Japanese electric multiple unit train type

The Seibu 8000 series (西武8000系) is a commuter electric multiple unit (EMU) train type operated by the private railway operator Seibu Railway in Japan since end of May 2025.

== History ==

=== Background ===
On 26 September 2023, Seibu Railway announced that, to replace ageing railcars with DC traction equipment, it would be inheriting approximately 100 variable-frequency-controlled railcars from Tokyu Railways and Odakyu Electric Railway between 2024 and 2029. These cars are according referred to by Seibu as "sustainable trains". Seibu estimated that operating the reused railcars would reduce carbon dioxide emissions by 5,700 tonnes per year.

=== Inheritance by Seibu Railway ===
One Odakyu 8000 series 6-car set was transferred to Seibu in May 2024. On 26 September of that year, Seibu announced the ex-Odakyu fleet would receive the designation "8000 series" (8000系), inheriting the type's original designation (8000形).

Seibu originally intended for the 8000 series to enter service at the end of fiscal 2024; however, their introduction was deferred to 31 May 2025.

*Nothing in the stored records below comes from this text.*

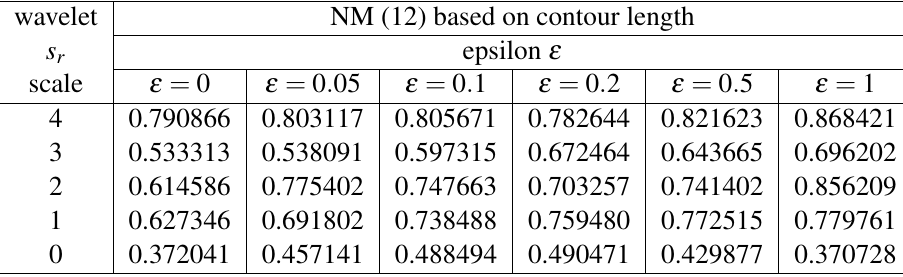
Table 5. Nearness Measures of B & L images based on contour lengths.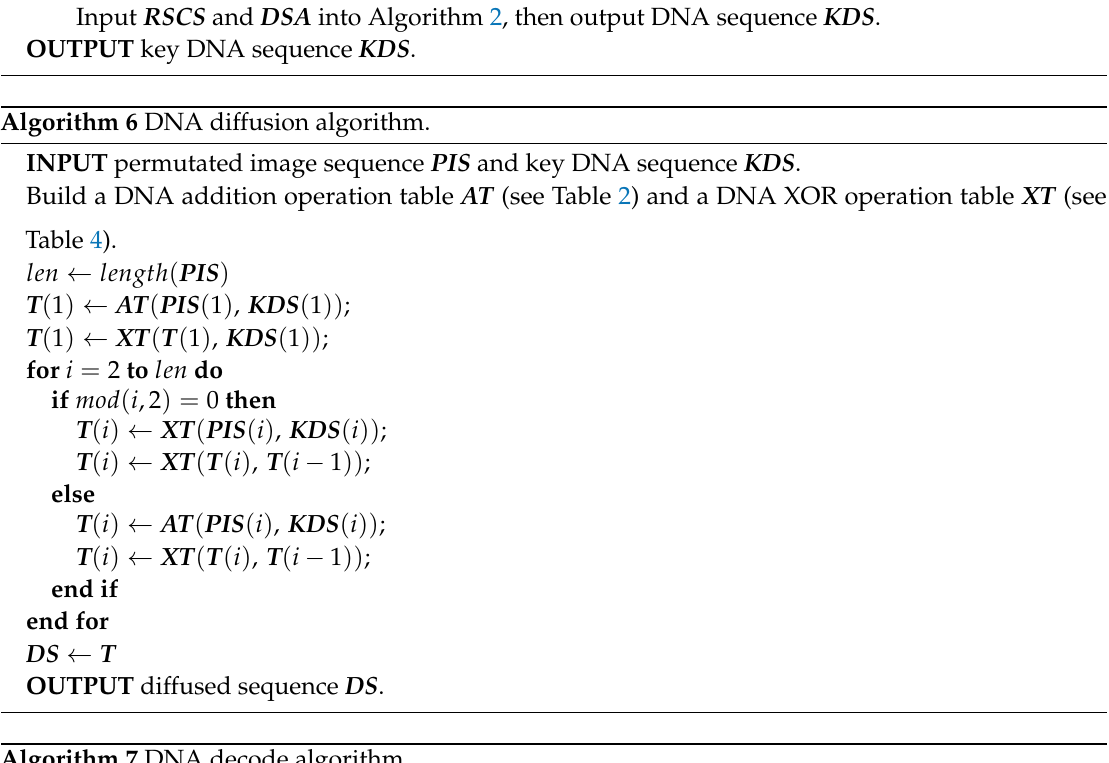
Algorithm 7 DNA decode algorithm. INPUT DNA sequence DS and rules selection control sequence RSCS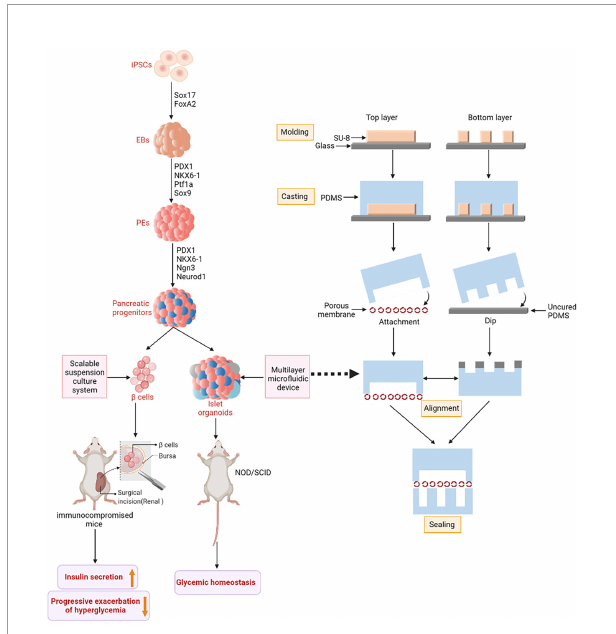
FIGURE 2 | IPSCs-derived islet function replacement. iPSCs differentiate into insulin-secreting cells under the action of related transcription factors. Embryoid bodies (EBs) are formed under the in fl uence of SLEy-related high mobility group box 17 (SOX17) and Forkhead box A2 (FoxA2). Pancreatic and duodenal homeobox 1 (PDX1), NK6 Homeobox 1 (NKX6-1), Pancreas Associated Transcription Factor 1a (PTF1a) and SOX9 guide to pancreatic Endoderms (PEs). Finally, PDX1, NKX6-1, Neurogenin 3 (Ngn3) and Neuronal Differentiation 1 (NeuroD1) differentiated into pancreatic progenitor cells. Pancreatic progenitor cells are directed to produce glucose- responsive b -cells. The fi gure on the right shows the fabrication method of micro fl uidic device. SU-8 photoresist is rotated onto two clean glass wafers and then selectively cured under ultra violet (UV) light using different masks. The mixture of Polydimethylsiloxane (PDMS) monomer and hardener then produces a two-layer copy of PDMS. Finally, the two PDMS replicas are sealed together with an intermediate porous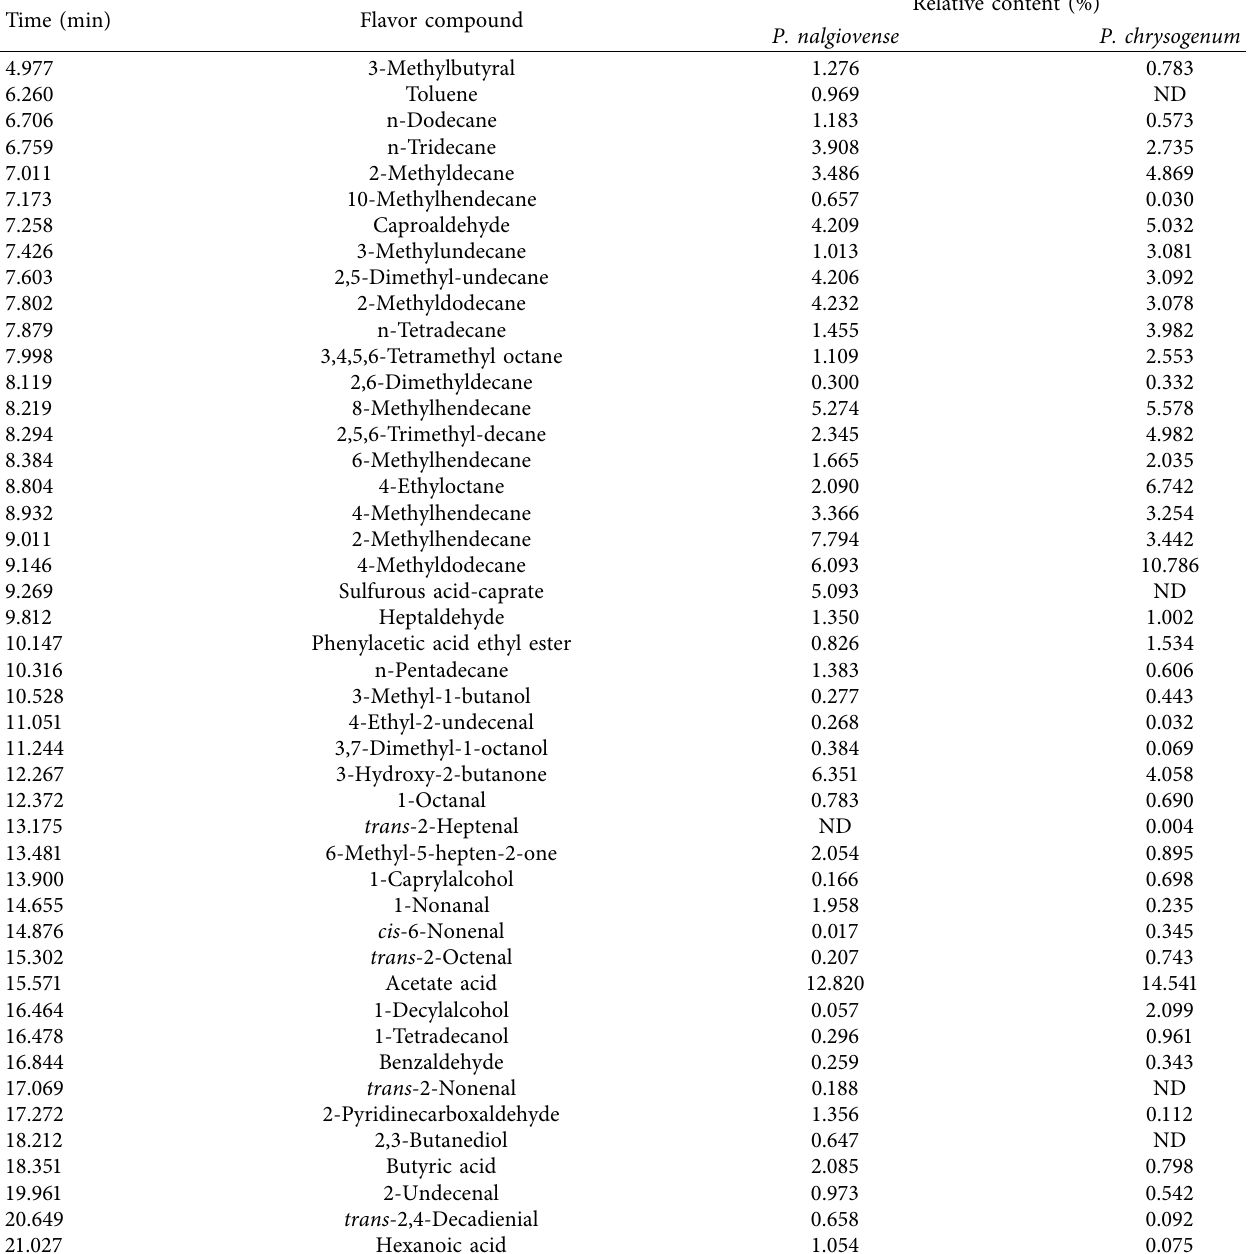
Relative content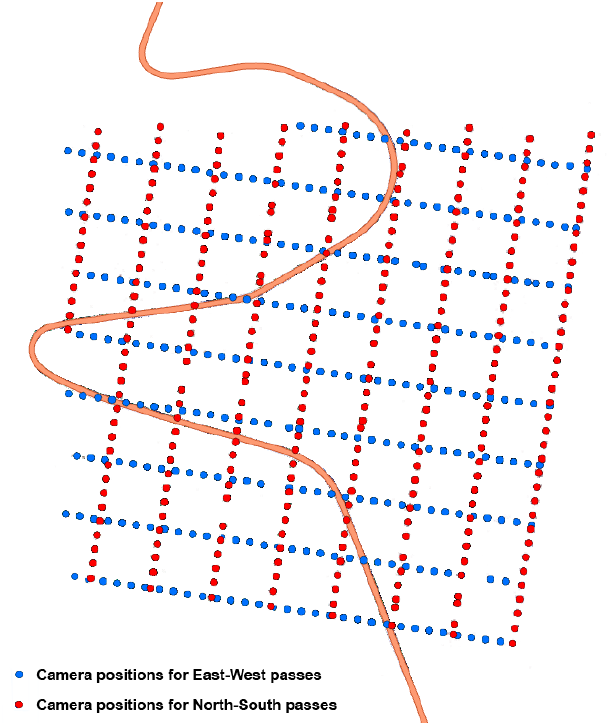
Figure 2. UAV positions during passes in data acquisition. Table 3. Technical specifications of flight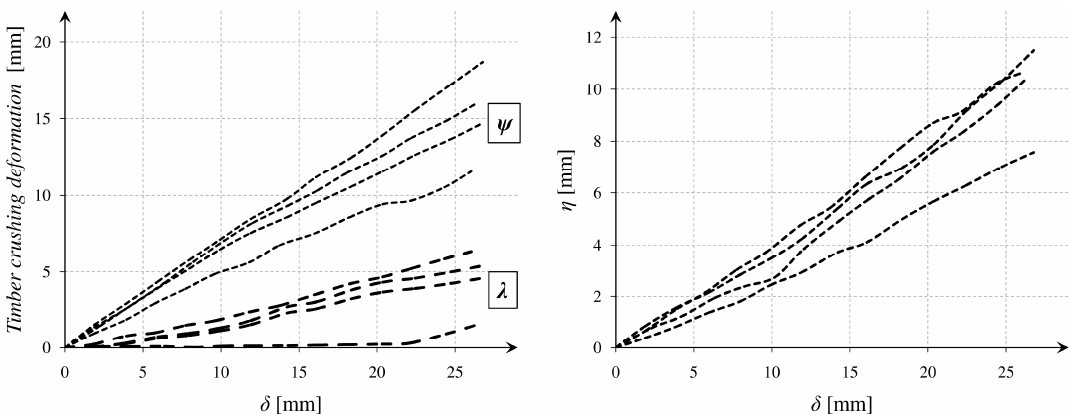
Figure 4. Digital image correlation (DIC) method and δ , λ , ψ , η parameters determination.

The 8000 series received the 2025 Good Design Award.

== Operations ==
The 8000 series is used on Kokubunji Line services. A total of seven sets are planned for introduction to replace the 2000 series sets used on the Kokubunji Line.

== Formation ==
Sets are formed as shown below:

|  | ← Seibu-Shinjuku, Kokubunji |  |  |  |  |  |
| Car No. | 1 | 2 | 3 | 4 | 5 | 6 |
|---|---|---|---|---|---|---|
| Designation | Tc1 | M1 | T1 | M3 | M4 | Tc2 |
| Numbering | 8100 | 8200 | 8300 | 8800 | 8900 | 8000 |
| Capacity (total/seated) | 147/45 | 157/54 | 157/54 | 157/54 | 157/54 | 147/45 |
| Weight (t) | 31.0 | 39.8 | 33.6 | 40.3 | 39.3 | 31.2 |

- Cars 2 and 4 have a pantograph.
- Cars 1 and 6 have a wheelchair space.